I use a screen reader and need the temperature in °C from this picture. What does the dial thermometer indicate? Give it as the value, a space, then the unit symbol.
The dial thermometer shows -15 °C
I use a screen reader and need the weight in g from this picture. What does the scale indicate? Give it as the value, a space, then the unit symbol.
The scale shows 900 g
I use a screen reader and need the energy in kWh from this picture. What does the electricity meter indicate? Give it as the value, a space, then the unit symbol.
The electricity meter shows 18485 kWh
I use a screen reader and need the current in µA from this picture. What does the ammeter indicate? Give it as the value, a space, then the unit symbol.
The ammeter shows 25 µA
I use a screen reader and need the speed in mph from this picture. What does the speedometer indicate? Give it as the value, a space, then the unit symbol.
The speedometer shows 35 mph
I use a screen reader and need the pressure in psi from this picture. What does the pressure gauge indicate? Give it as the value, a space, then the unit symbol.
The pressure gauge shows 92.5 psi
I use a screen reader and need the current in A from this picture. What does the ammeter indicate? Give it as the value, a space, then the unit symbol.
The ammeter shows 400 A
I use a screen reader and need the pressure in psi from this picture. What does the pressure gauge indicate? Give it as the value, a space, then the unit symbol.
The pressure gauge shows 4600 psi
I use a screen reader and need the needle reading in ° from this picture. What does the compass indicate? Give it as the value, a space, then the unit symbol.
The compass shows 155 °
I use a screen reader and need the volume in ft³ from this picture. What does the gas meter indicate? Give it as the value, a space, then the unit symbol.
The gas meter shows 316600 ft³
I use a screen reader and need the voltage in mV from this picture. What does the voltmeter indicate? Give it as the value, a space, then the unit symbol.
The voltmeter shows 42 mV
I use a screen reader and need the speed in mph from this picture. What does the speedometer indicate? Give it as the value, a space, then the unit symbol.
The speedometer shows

----------------

**Task**
Rewrite all the items above with each "indicate" switched to "read", and leave everything else unchanged.

**Solved problem**
I use a screen reader and need the temperature in °C from this picture. What does the dial thermometer read? Give it as the value, a space, then the unit symbol.
The dial thermometer shows -15 °C
I use a screen reader and need the weight in g from this picture. What does the scale read? Give it as the value, a space, then the unit symbol.
The scale shows 900 g
I use a screen reader and need the energy in kWh from this picture. What does the electricity meter read? Give it as the value, a space, then the unit symbol.
The electricity meter shows 18485 kWh
I use a screen reader and need the current in µA from this picture. What does the ammeter read? Give it as the value, a space, then the unit symbol.
The ammeter shows 25 µA
I use a screen reader and need the speed in mph from this picture. What does the speedometer read? Give it as the value, a space, then the unit symbol.
The speedometer shows 35 mph
I use a screen reader and need the pressure in psi from this picture. What does the pressure gauge read? Give it as the value, a space, then the unit symbol.
The pressure gauge shows 92.5 psi
I use a screen reader and need the current in A from this picture. What does the ammeter read? Give it as the value, a space, then the unit symbol.
The ammeter shows 400 A
I use a screen reader and need the pressure in psi from this picture. What does the pressure gauge read? Give it as the value, a space, then the unit symbol.
The pressure gauge shows 4600 psi
I use a screen reader and need the needle reading in ° from this picture. What does the compass read? Give it as the value, a space, then the unit symbol.
The compass shows 155 °
I use a screen reader and need the volume in ft³ from this picture. What does the gas meter read? Give it as the value, a space, then the unit symbol.
The gas meter shows 316600 ft³
I use a screen reader and need the voltage in mV from this picture. What does the voltmeter read? Give it as the value, a space, then the unit symbol.
The voltmeter shows 42 mV
I use a screen reader and need the speed in mph from this picture. What does the speedometer read? Give it as the value, a space, then the unit symbol.
The speedometer shows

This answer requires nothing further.